[Joint position lists]
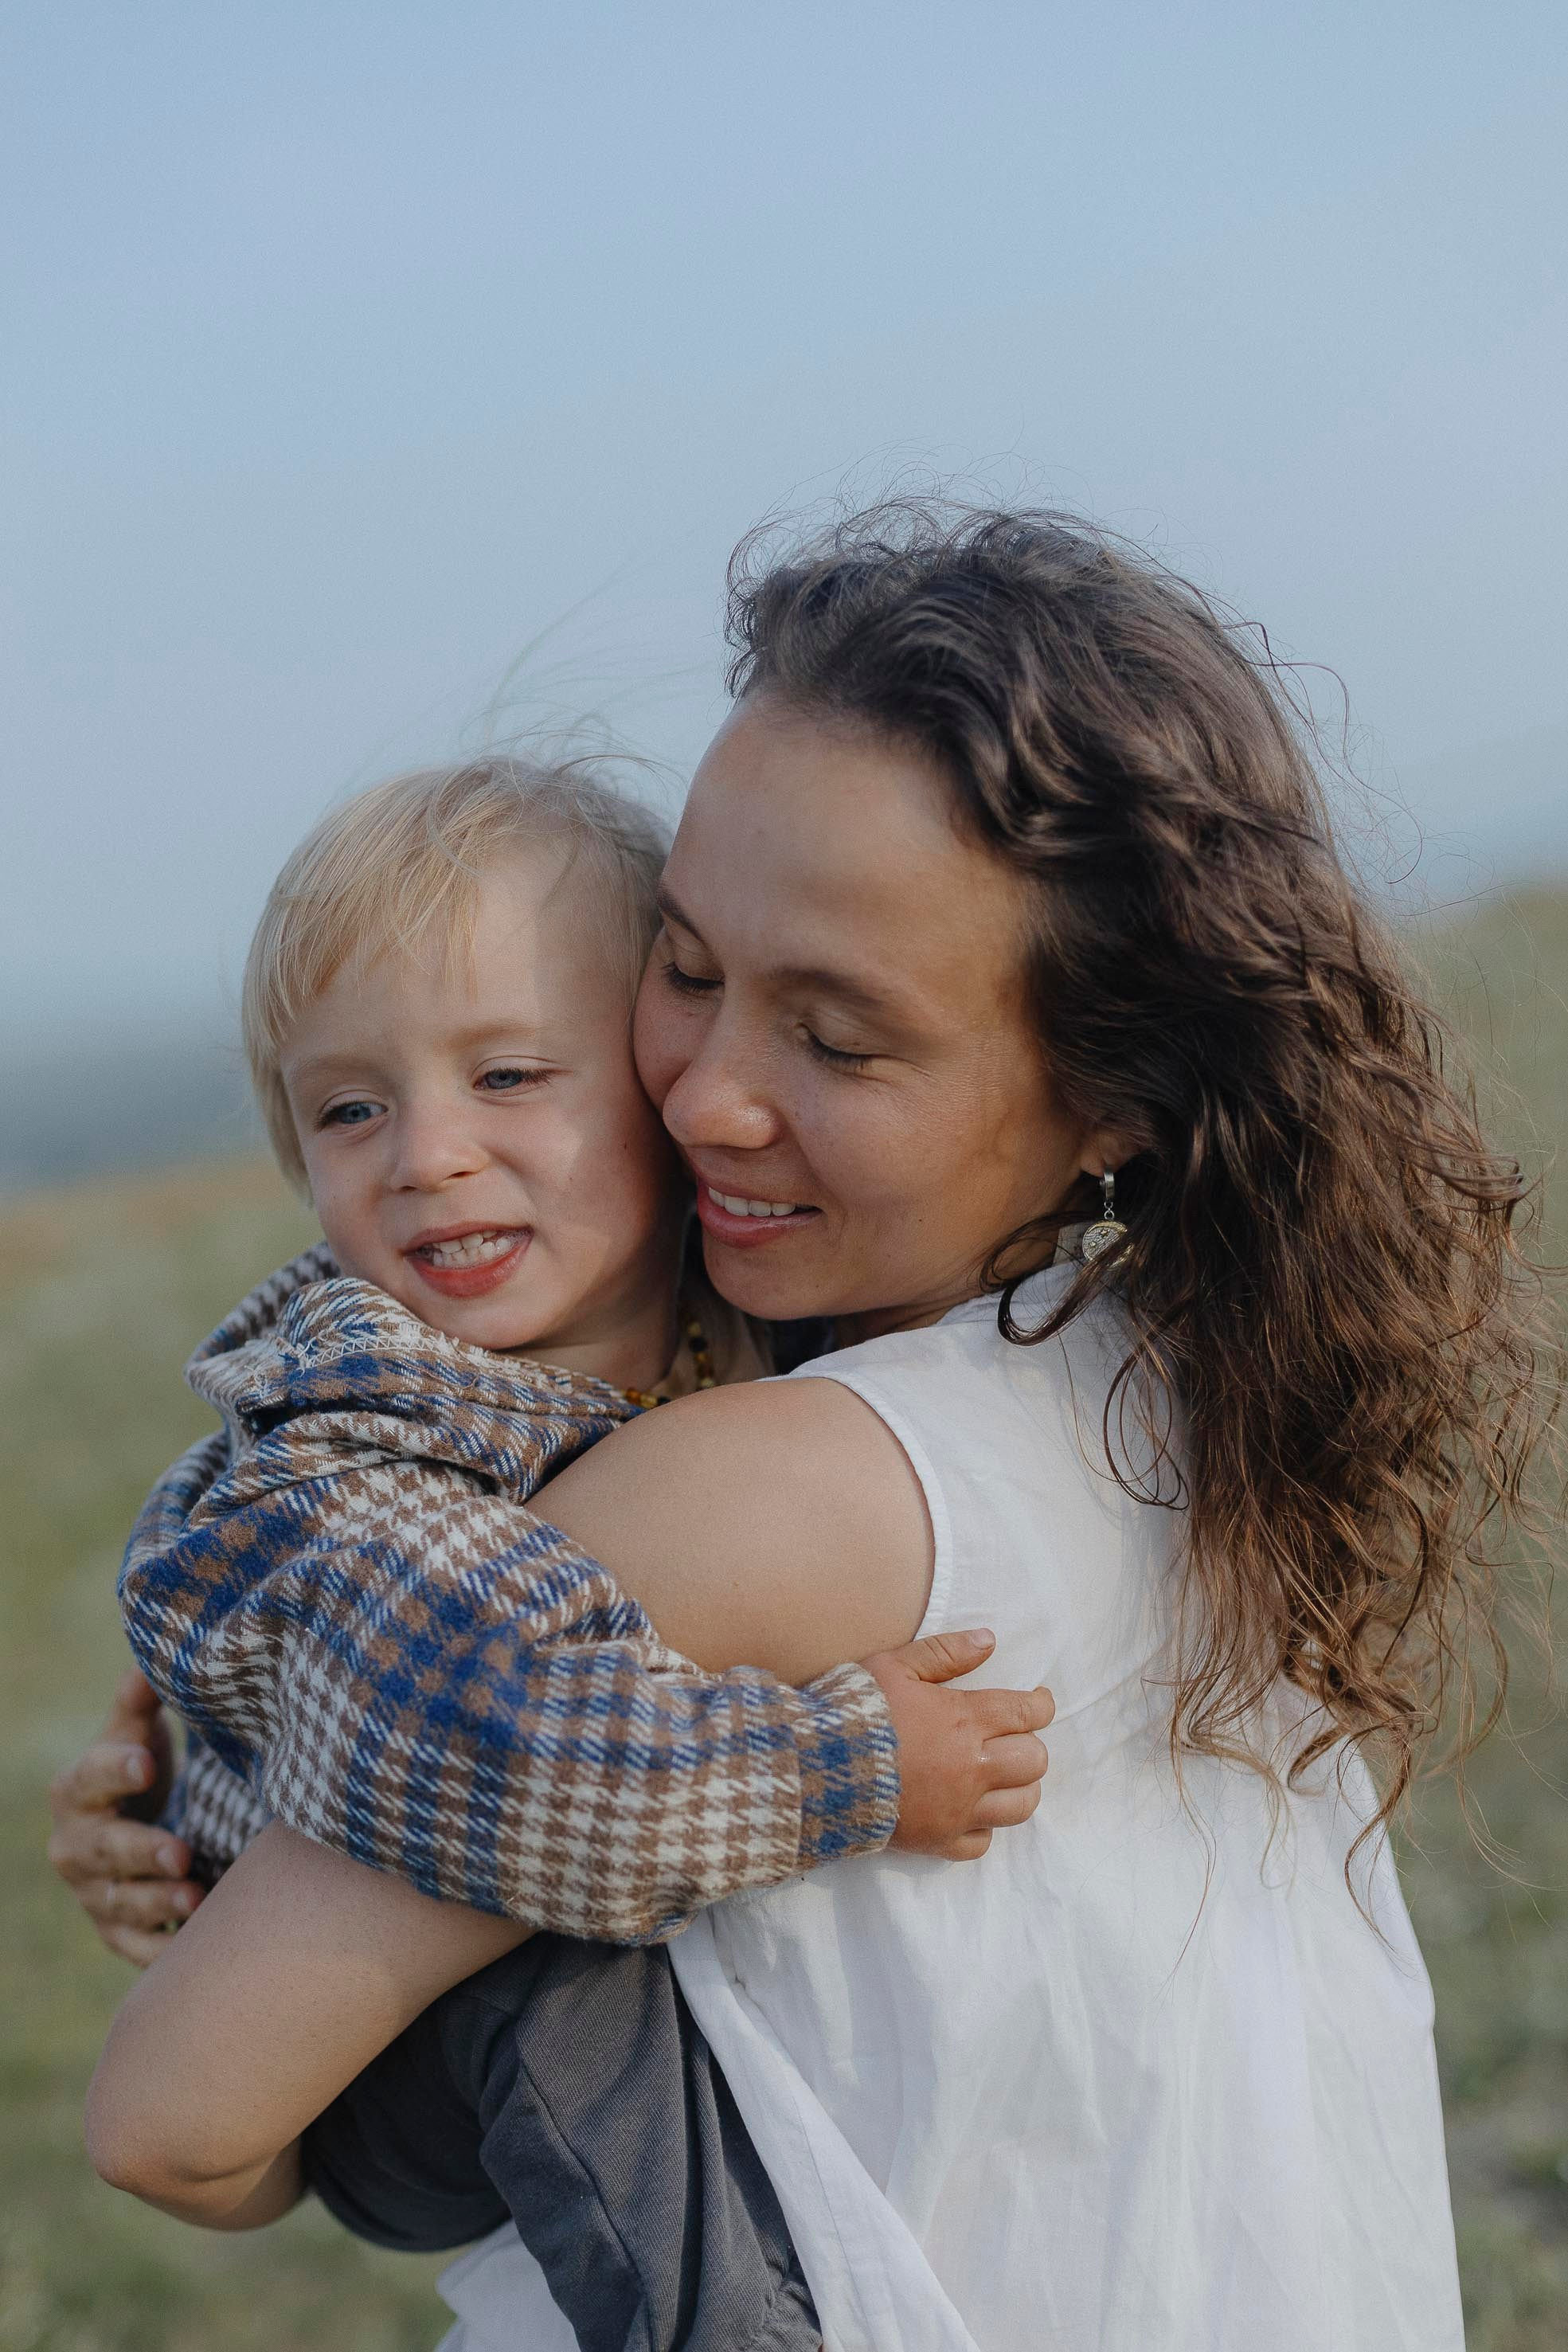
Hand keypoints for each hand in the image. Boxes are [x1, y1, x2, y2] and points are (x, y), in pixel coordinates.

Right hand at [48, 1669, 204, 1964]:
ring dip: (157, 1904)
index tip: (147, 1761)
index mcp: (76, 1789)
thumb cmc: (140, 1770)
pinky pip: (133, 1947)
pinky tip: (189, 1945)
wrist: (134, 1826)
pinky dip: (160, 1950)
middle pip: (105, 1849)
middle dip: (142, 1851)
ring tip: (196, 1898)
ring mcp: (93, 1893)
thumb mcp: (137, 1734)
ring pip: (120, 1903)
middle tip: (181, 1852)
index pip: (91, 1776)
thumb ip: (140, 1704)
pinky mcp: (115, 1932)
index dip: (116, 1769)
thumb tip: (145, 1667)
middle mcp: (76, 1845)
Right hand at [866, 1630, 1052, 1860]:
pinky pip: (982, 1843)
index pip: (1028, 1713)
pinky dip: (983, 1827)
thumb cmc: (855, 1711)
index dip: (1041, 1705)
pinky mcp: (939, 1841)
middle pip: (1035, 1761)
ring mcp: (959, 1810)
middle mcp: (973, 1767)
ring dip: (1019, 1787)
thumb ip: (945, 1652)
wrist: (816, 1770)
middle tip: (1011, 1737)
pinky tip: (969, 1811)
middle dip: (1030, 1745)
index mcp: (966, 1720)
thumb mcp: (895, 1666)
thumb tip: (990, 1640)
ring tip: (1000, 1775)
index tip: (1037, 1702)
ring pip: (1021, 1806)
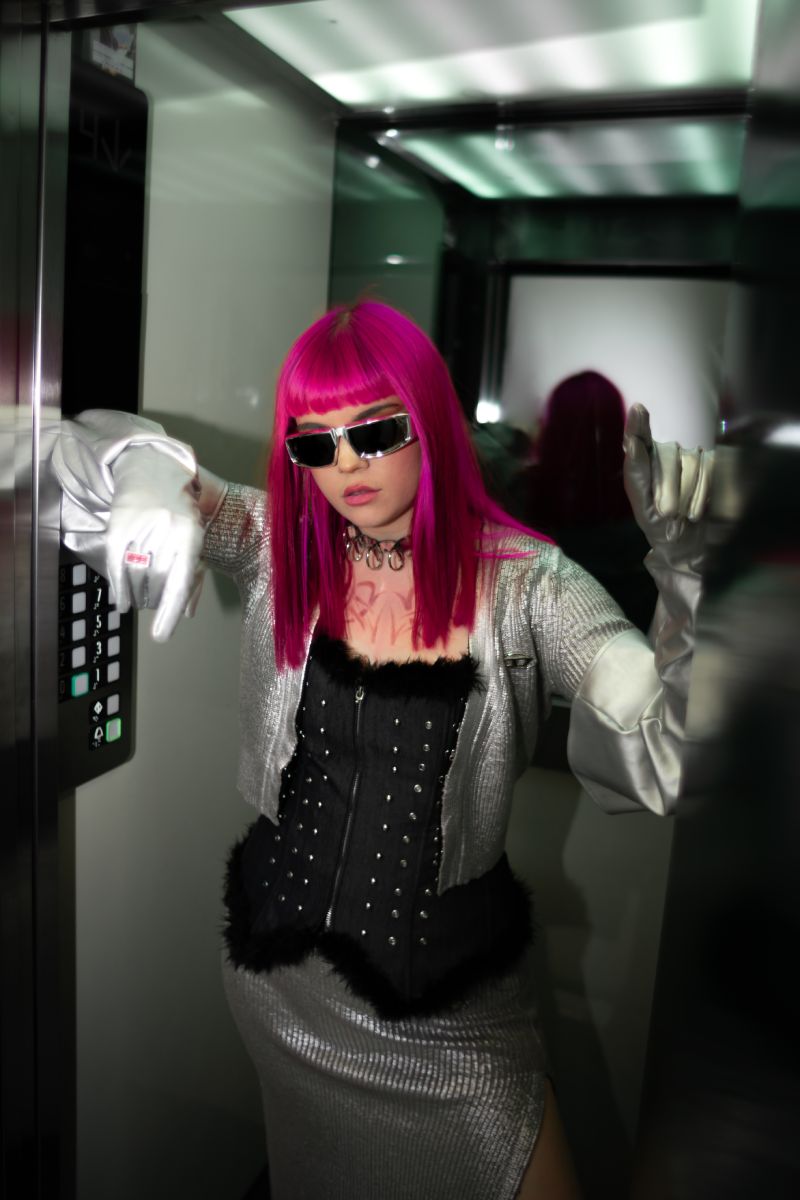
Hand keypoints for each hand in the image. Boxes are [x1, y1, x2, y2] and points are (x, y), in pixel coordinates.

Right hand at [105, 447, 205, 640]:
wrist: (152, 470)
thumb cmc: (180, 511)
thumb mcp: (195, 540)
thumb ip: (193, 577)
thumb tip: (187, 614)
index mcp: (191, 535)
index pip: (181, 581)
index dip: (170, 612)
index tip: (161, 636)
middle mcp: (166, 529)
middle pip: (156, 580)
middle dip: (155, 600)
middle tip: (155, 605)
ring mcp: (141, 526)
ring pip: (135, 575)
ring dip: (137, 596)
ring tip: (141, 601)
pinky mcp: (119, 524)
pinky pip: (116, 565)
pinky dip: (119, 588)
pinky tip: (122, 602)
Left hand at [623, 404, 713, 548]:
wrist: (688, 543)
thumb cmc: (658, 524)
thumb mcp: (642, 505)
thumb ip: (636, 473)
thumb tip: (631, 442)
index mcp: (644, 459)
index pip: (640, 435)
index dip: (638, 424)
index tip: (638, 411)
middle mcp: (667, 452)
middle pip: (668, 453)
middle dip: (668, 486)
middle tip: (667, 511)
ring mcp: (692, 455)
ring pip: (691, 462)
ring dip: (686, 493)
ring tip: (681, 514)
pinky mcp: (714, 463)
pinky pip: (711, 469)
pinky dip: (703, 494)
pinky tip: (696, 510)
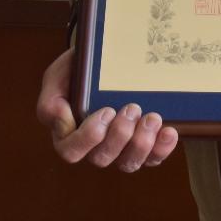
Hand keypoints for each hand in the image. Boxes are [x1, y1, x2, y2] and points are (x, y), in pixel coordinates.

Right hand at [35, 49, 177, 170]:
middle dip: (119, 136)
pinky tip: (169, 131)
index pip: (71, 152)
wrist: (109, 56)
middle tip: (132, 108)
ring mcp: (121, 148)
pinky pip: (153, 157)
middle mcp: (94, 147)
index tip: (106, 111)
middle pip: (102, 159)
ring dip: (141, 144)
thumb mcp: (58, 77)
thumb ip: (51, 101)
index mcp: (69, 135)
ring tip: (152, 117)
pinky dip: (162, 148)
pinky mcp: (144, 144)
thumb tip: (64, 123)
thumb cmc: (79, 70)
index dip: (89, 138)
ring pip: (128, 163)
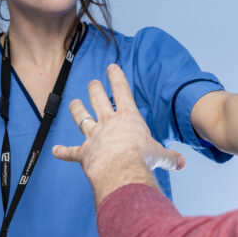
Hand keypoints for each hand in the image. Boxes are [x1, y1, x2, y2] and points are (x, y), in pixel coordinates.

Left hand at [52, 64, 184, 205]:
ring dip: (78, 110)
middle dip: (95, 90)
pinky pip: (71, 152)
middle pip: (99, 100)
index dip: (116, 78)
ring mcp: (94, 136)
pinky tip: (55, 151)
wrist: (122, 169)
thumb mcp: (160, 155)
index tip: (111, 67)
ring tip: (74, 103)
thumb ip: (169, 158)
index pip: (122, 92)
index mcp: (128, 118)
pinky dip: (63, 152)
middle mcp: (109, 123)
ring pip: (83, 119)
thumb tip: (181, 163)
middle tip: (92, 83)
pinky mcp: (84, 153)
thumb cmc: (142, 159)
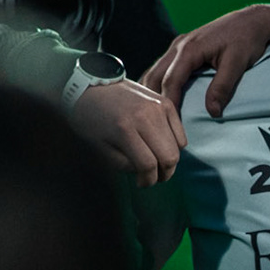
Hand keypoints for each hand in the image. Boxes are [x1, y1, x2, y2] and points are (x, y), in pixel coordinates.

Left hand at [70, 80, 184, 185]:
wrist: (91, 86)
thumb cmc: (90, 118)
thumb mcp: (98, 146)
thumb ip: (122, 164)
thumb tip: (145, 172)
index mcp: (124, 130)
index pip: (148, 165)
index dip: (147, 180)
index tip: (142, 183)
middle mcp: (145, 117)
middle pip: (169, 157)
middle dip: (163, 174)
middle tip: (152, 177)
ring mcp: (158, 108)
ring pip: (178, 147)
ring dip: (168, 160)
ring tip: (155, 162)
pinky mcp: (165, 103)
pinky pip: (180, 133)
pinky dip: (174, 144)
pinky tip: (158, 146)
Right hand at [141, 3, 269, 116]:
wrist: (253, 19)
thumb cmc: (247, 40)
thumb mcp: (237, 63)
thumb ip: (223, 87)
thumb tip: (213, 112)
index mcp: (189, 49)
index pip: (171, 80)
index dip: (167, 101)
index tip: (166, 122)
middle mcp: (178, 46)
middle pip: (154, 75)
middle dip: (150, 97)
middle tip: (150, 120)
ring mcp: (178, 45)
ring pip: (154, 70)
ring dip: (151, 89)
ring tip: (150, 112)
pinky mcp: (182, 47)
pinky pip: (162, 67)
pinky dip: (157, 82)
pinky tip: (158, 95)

WORK INSTRUCTIONS |
Line for line, output the entries above from the line with "ring pip: (691, 462)" to the line with "pinky pip: (71, 152)", both included, and nothing more. Skip pictures.

RESPONSE BOX |
ring pip: (691, 462)
ring dip: (686, 493)
ring tip: (681, 514)
pinky mcp: (714, 463)
pinky pip: (711, 469)
pinky dip: (703, 494)
pinky tip: (696, 510)
Hand keypoints for each hand in the image. Boxes are [x1, y1, x2, y2] and points are (x, y), in pixel coordinates.

Right hand at [35, 49, 177, 170]:
middle dip: (119, 136)
pinky tip: (169, 131)
index pip: (71, 152)
wrist: (109, 56)
middle tip: (132, 108)
ring mcp: (121, 148)
pinky pip: (153, 157)
middle mcp: (94, 147)
index tip: (106, 111)
middle pip: (102, 159)
ring dip: (141, 144)
thumb mcp: (58, 77)
thumb ip: (51, 101)
index mcp: (69, 135)
ring tip: (152, 117)
pinky dip: (162, 148)
pinky mcp: (144, 144)
thumb tip: (64, 123)
thumb cmc: (79, 70)
index dip: (89, 138)
ring pip: (128, 163)
Hand keypoints for each hand in the image. Boxes are [x1, y1, x2, y2] and points are (x, y), in pixel coordinates.

Left hand at [52, 64, 184, 205]:
ring dip: (78, 110)
middle dip: (95, 90)
pinky pip: (71, 152)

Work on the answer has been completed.